--- Exercise directions ---
In your copy, each record should read exactly as it does below, and no pictures should be present.

--- Dataset records ---
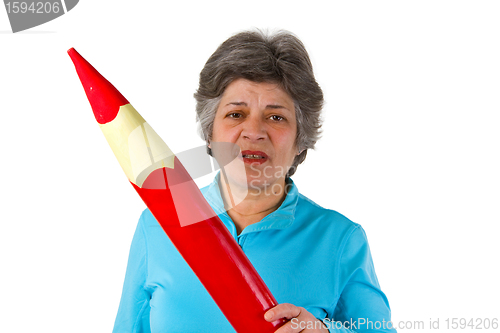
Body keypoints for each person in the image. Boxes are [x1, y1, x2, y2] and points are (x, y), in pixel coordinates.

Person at [113, 30, 396, 333]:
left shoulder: (340, 240)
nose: (254, 132)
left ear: (301, 140)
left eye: (276, 117)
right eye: (236, 114)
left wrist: (328, 332)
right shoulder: (156, 226)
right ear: (210, 134)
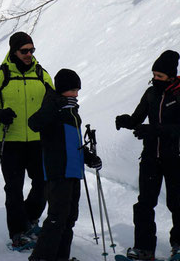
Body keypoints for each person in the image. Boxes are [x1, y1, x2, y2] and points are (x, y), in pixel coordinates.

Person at [0, 31, 53, 250]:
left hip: (38, 140)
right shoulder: (0, 75)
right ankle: (18, 232)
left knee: (43, 184)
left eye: (32, 50)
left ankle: (29, 220)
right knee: (14, 188)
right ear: (14, 51)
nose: (29, 54)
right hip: (10, 140)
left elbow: (53, 101)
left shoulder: (41, 73)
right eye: (24, 51)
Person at [115, 50, 180, 261]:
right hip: (150, 157)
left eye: (160, 76)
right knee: (144, 203)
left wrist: (154, 130)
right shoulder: (151, 93)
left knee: (177, 203)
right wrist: (126, 121)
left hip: (176, 157)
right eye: (154, 75)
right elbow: (138, 118)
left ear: (171, 76)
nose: (155, 79)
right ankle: (144, 248)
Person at [27, 69, 102, 261]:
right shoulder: (53, 104)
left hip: (73, 171)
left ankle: (61, 256)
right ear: (62, 90)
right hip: (58, 171)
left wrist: (88, 157)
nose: (76, 94)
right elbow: (34, 123)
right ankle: (41, 257)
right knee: (57, 217)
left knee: (69, 218)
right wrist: (56, 107)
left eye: (77, 90)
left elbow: (73, 142)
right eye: (73, 90)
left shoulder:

--- Exercise solution ---
Body keypoints for each person in the image. Boxes are [x1, y1, x2, y2] and points are (x, y), in pixel coordinates.

Person at [113, 30, 396, 333]:
left shoulder: (340, 240)
nose: (254, 132)
left ear: (301, 140)
left eye: (276, 117)
right eye: (236, 114)
left wrist: (328, 332)
right shoulder: (156, 226)
right ear: (210, 134)
Body keypoints for each person in the image. Boxes are [x1, y1, x2, y2] and points are (x, y), in pixel coordinates.

Person at [0, 31, 53, 250]:
left hip: (38, 140)
right shoulder: (0, 75)
right ankle: (18, 232)
left knee: (43, 184)
left eye: (32, 50)
left ankle: (29, 220)
right knee: (14, 188)
right ear: (14, 51)
nose: (29, 54)
right hip: (10, 140)
left elbow: (53, 101)
left shoulder: (41, 73)
right eye: (24, 51)
Person at [115, 50, 180, 261]:
right hip: (150, 157)
left eye: (160, 76)
right knee: (144, 203)
left wrist: (154, 130)
right shoulder: (151, 93)
left knee: (177, 203)
right wrist: (126, 121)
left hip: (176, 157)
right eye: (154, 75)
right elbow: (138, 118)
left ear: (171, 76)
nose: (155, 79)
right ankle: (144, 248)
Person at [27, 69, 102, 261]:
right shoulder: (53, 104)
left hip: (73, 171)
left ankle: (61, 256)
right ear: (62, 90)
right hip: (58, 171)
left wrist: (88, 157)
nose: (76, 94)
right elbow: (34, 123)
right ankle: (41, 257)
right knee: (57, 217)
left knee: (69, 218)
right wrist: (56, 107)
left eye: (77, 90)
left elbow: (73, 142)
right eye: (73, 90)
left shoulder:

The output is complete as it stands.